| Work order |
Transcribe exactly the lines from the one holding "[94,803,420,825] // \return" to the end of the data below, including both of those lines and no others.

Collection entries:
────────────────

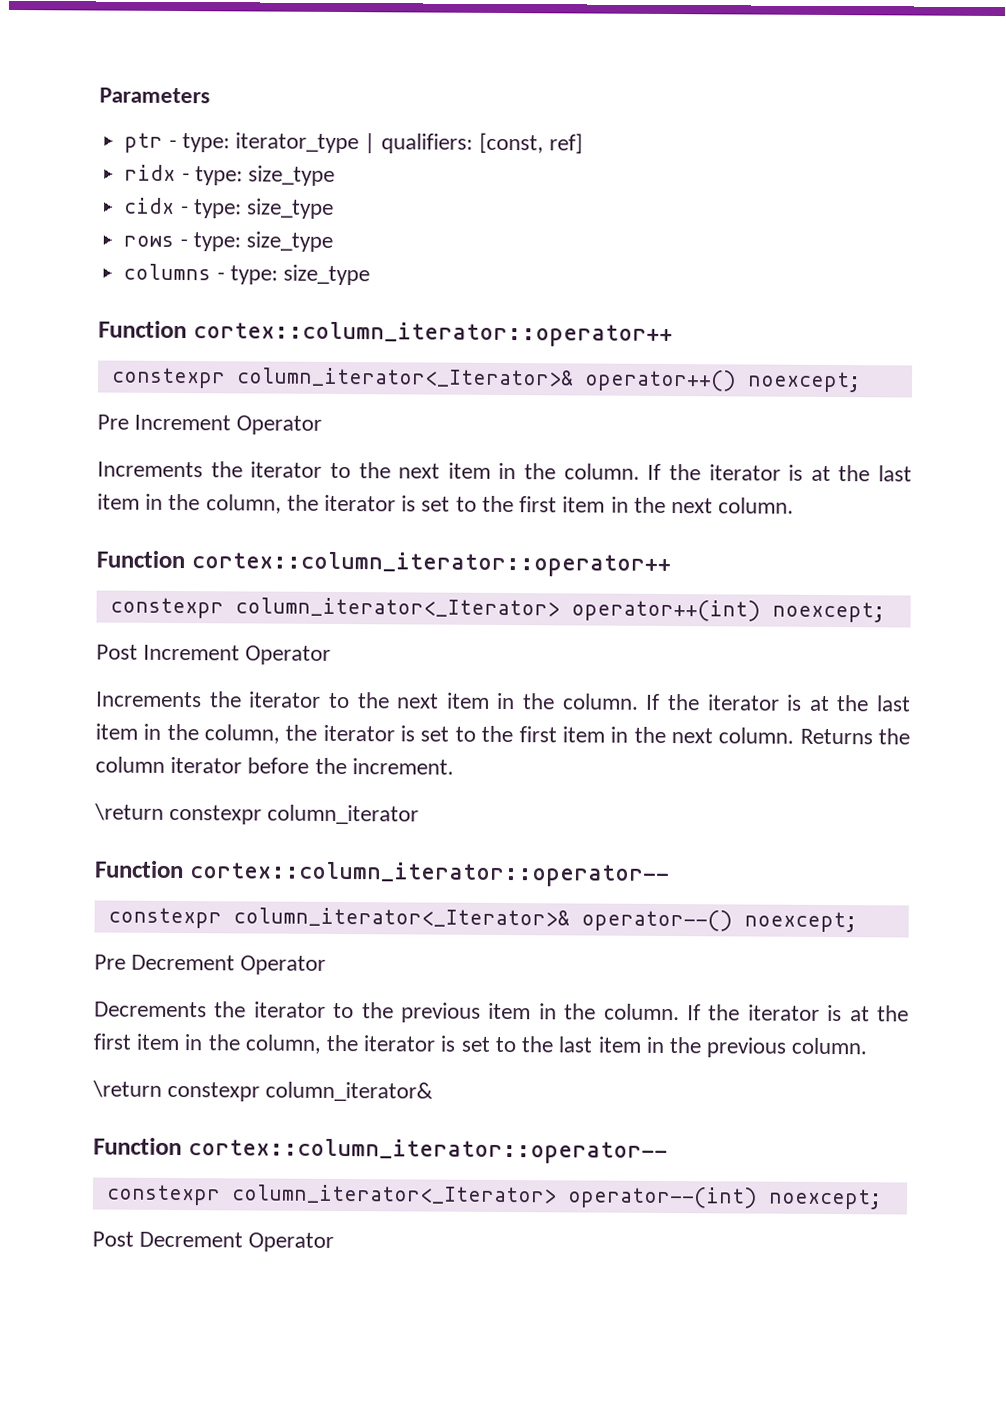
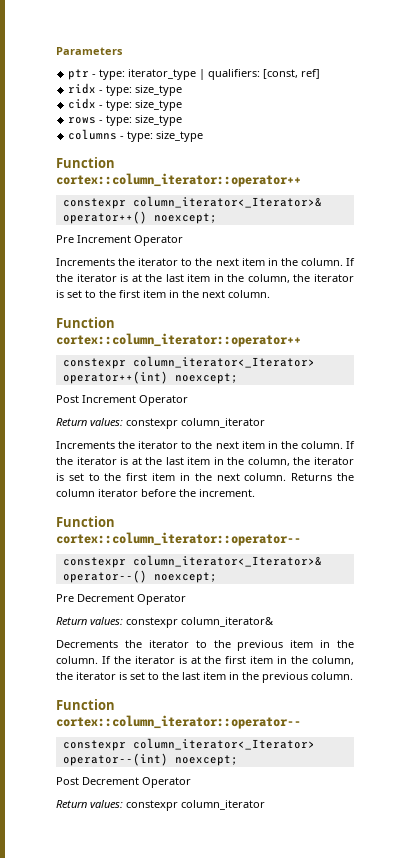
(332, 655) none -> [56,418,265,429] // Return values: constexpr column_iterator
[94,803,420,825] // \return constexpr column_iterator -> (255, 493) none
(327, 965) none -> [56,617,274,628] // Return values: constexpr column_iterator&
[92,1080,434,1102] // \return constexpr column_iterator& -> (353, 676) none
(335, 1242) none -> [56,800,265,811] // Return values: constexpr column_iterator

────────────────

| Response to the task |
[94,803,420,825] // \return constexpr column_iterator -> (255, 493) none
(327, 965) none -> [56,617,274,628] // Return values: constexpr column_iterator&
[92,1080,434,1102] // \return constexpr column_iterator& -> (353, 676) none
(335, 1242) none -> [56,800,265,811] // Return values: constexpr column_iterator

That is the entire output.